We have a large team; at the moment we have pre-clinical work that has just been published. Dr. Julie Irving just had an interesting blood paper out, where they show that if you combine a MEK inhibitor, selumetinib, with dexamethasone, you will see pre-clinically, in mouse models and in vitro, excellent ways of controlling this leukaemia. So we are having discussions with pharma and our funders at the moment to establish a trial for targeting leukaemias which have RAS pathway mutations; about a third of leukaemias that relapse will have RAS pathway mutations. They often have CNS [central nervous system] involvement, so disease in the brain. The mice, at least, did not develop CNS leukaemia when they were treated with the combination. Whether this actually translates – you have to be very careful not to raise false hope. It works nicely in our pre-clinical models, but we now have to do the studies to see whether this translates into a benefit for patients.

CL: With these sorts of projects on the horizon, are you confident that enough money is coming through via fundraising and grants to fund the work?

JV: Yeah, I’m very optimistic about this at the moment. The key thing nationally that we’re trying to establish in the UK is an infrastructure so that we can introduce advanced genomics into clinical practice for childhood cancers, particularly for patients who have relapsed, and then look at whether there are actionable activations of pathways and mutations that we can then use in those patients who have relapsed. Very similar discussions and infrastructures are being built up in France, in Germany and in the United States. So we are at the moment looking into how we establish those platforms and create that infrastructure so we can do this.

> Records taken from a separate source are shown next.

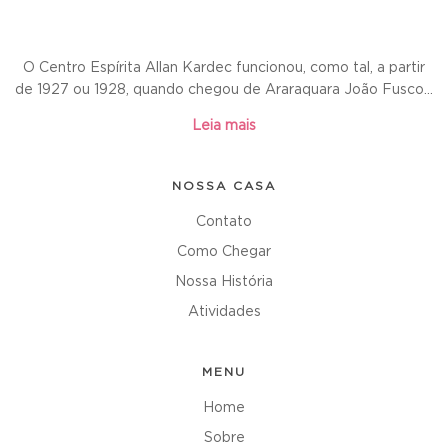
O Centro Espírita Allan Kardec funcionou, como tal, a partir
de 1927 ou 1928, quando chegou de Araraquara João Fusco...
Leia mais
NOSSA CASA
Contato
Como Chegar
Nossa História
Atividades
MENU
Home
Sobre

Our key funders in that space are Cancer Research UK and Leukaemia and Lymphoma Research, and I think they are very keen to work with the community to get these things going.

CL: With the research situation going forward, what are your hopes for further reducing children’s cancer mortality rates in the next ten years?

JV: At the moment we cure eight out of ten patients with cancer, specifically in children and young people. I think we will probably never get to a situation where we will cure everyone. One needs to be realistic. But with the new drugs coming in, my hope would be that we would at least get to nine out of ten patients. So I really hope that the new drugs will help us to make significant progress in successfully treating children that we can’t cure at the moment.

My main hope is that we can actually improve treatment for the majority of cancer patients in a way that they get fewer side effects while on treatment, and fewer long-term chronic health problems. We really want to reduce chemotherapy and get rid of some of the drugs that we currently have to use. I’m actually quite optimistic that the new drugs that are coming through and being made available by pharma will make a huge difference in the next ten years. One of our advantages in childhood cancer is that we have a genomically stable disease in most cases, so I really think that with the right combination, there are good chances.